Records excerpted from a collection:
+-------+

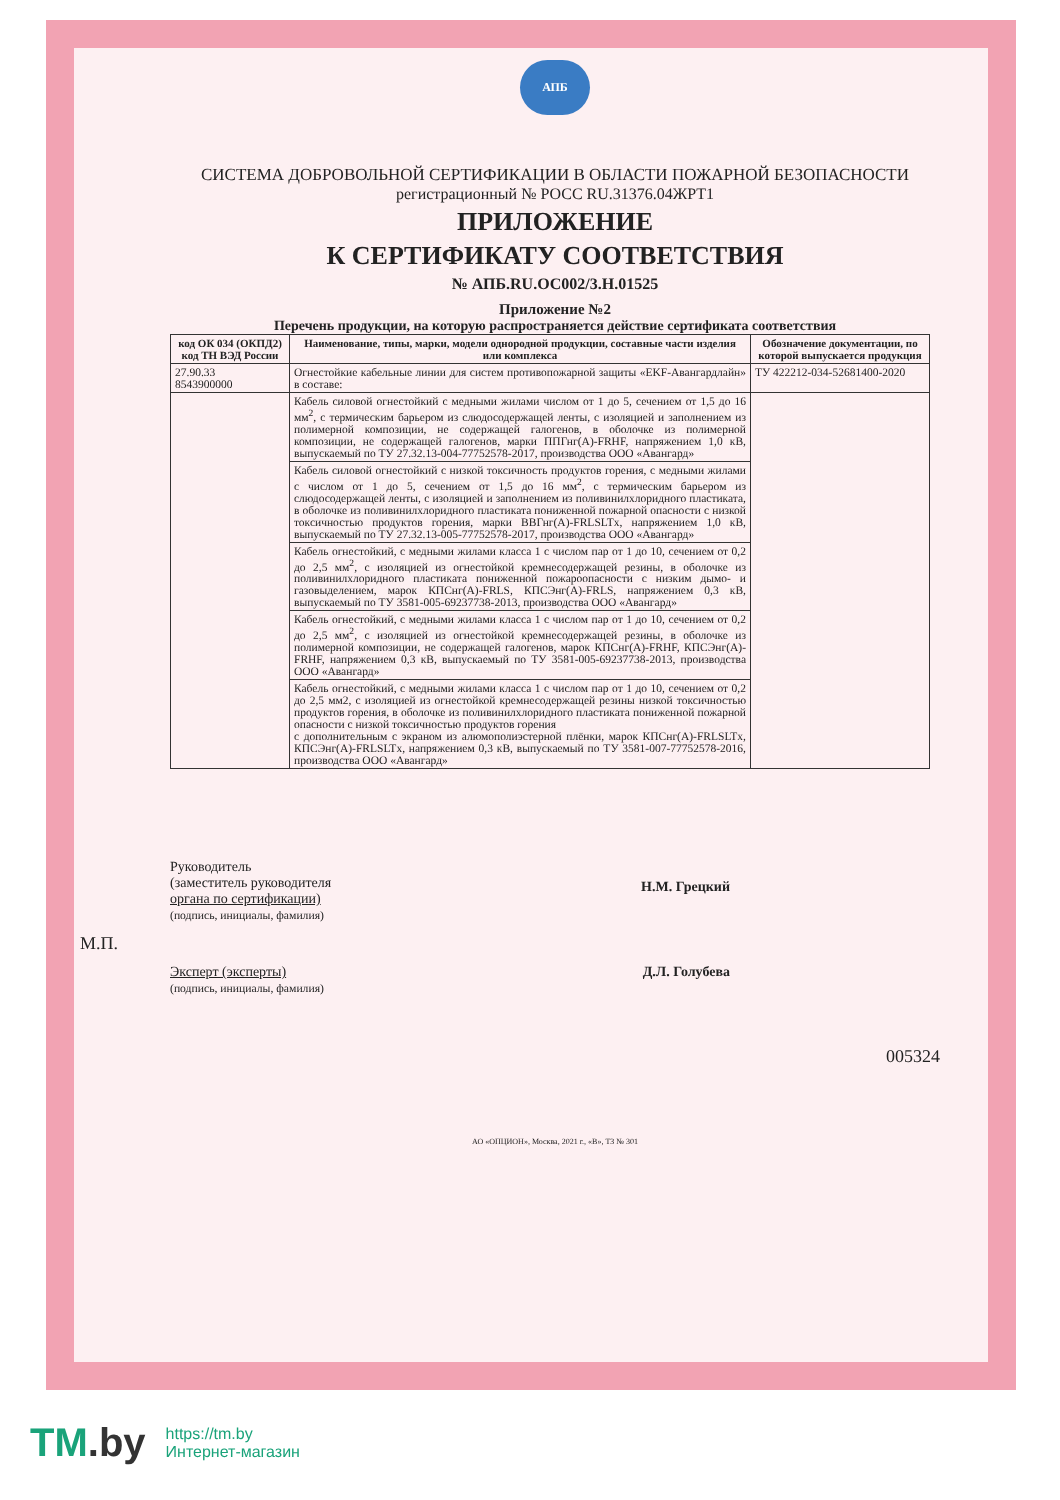АПБ
СИСТЕМА ДОБРОВОЛЬНОЙ СЕРТИФИКАЦИИ В ОБЛАСТИ ПОЖАРНОЙ БЕЗОПАСНОСТИ
регистрационный № РОСС RU.31376.04ЖРТ1
ПРИЛОЖЕНИЕ
К СЕРТИФИКАТУ СООТВЕТСТВИЯ
№ АПБ.RU.ОС002/3.Н.01525
Приложение №2
Перечень продукции, на которую распространяется действие сертификата соответствия
| код ОК 034 (ОКПД2) код ТН ВЭД России | Наименование, типы, марки, модели однородной продукции, составные части изделия или комплекса | Обозначение документации, по которой выпускается продукция |
| --- | --- | --- |
| 27.90.33 8543900000 | Огнестойкие кабельные линии для систем противопожарной защиты «EKF-Авангардлайн» в составе: | ТУ 422212-034-52681400-2020 |
| | Кабель силовой огнестойкий с медными жилами числом от 1 до 5, сечением от 1,5 до 16 мм<sup>2</sup>, с термическим барьером из слюдосодержащей ленты, с изоляцией и заполнением из полимерной композиции, не содержащей галогенов, в оболочке из полимерной композиции, не содержащей галогенов, марки ППГнг(А)-FRHF, напряжением 1,0 кВ, выпускаемый по ТУ 27.32.13-004-77752578-2017, производства ООО «Авангард» | |
| | Кабель силовой огнестойкий с низкой токсичность продуктов горения, с медными жилами с числом от 1 до 5, сечением от 1,5 до 16 мм<sup>2</sup>, с термическим барьером из слюдосодержащей ленты, с изоляцией и заполнением из поливинилхлоридного пластиката, в оболочке из поливинилхлоридного пластиката пониженной пожарной опасности с низкой токсичностью продуктов горения, марки ВВГнг(А)-FRLSLTx, напряжением 1,0 кВ, выпускаемый по ТУ 27.32.13-005-77752578-2017, производства ООО «Авангард» | |
| | Кабель огнестойкий, с медными жилами класса 1 с числом пар от 1 до 10, сечением от 0,2 до 2,5 мм<sup>2</sup>, с изоляцией из огнестойкой кремнесодержащей резины, в оболочке из поливинилхлоридного пластиката пониженной пожароопасности с низким дымо- и газовыделением, марок КПСнг(А)-FRLS, КПСЭнг(А)-FRLS, напряжением 0,3 кВ, выпускаемый по ТУ 3581-005-69237738-2013, производства ООО «Авангард» | |
| | Кабель огнестойкий, с медными жилами класса 1 с числом пар от 1 до 10, сечением от 0,2 до 2,5 мм<sup>2</sup>, с изоляцией из огнестойкой кремнесодержащей резины, в оболочке из полимерной композиции, не содержащей галогенов, марок КПСнг(А)-FRHF, КПСЭнг(А)-FRHF, напряжением 0,3 кВ, выпускаемый по ТУ 3581-005-69237738-2013, производства ООО «Авангард» | |
| | Кабель огнестойкий, с медными жилами класса 1 с числом пар от 1 до 10, сечением от 0,2 до 2,5 мм2, с изоляцией из огнестойкой кремнесодержащей резины низкой токсичностью продуктов горения, в оболочке из поливинилхлоридного пластиката пониженной пожарной опасности с низкой токсичностью продуктов горения с дополнительным с экраном из алюмополиэстерной плёнки, марок КПСнг(А)-FRLSLTx, КПСЭнг(А)-FRLSLTx, напряжением 0,3 кВ, выпускаемый по ТУ 3581-007-77752578-2016, производства ООО «Авангард» | |
Руководитель
(заместитель руководителя
органа по сертификации)
(подпись, инициалы, фамилия)
Н.М. Грецкий
М.П.
Эксперт (эксперты)
(подпись, инициалы, фамилия)
Д.Л. Голубева
005324
АО «ОПЦИОН», Москва, 2021 г., «В», ТЗ № 301
TM.by
https://tm.by
Интернет-магазин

+-------+

ASSIGNED TASK:
Only the lines from the one containing "(заместитель руководителя" to the end of the records should be repeated, exactly as they appear.

ANSWER TO THIS EXERCISE:
(заместитель руководителя
органа по сертификации)
(подпись, инициалы, фамилия)
Н.М. Грецкий
М.П.
Эксперт (эксперты)
(подпись, инициалы, фамилия)
Д.Л. Голубева
005324
АО «ОПЦИОН», Москва, 2021 г., «В», ТЗ № 301
TM.by
https://tm.by
Интернет-магазин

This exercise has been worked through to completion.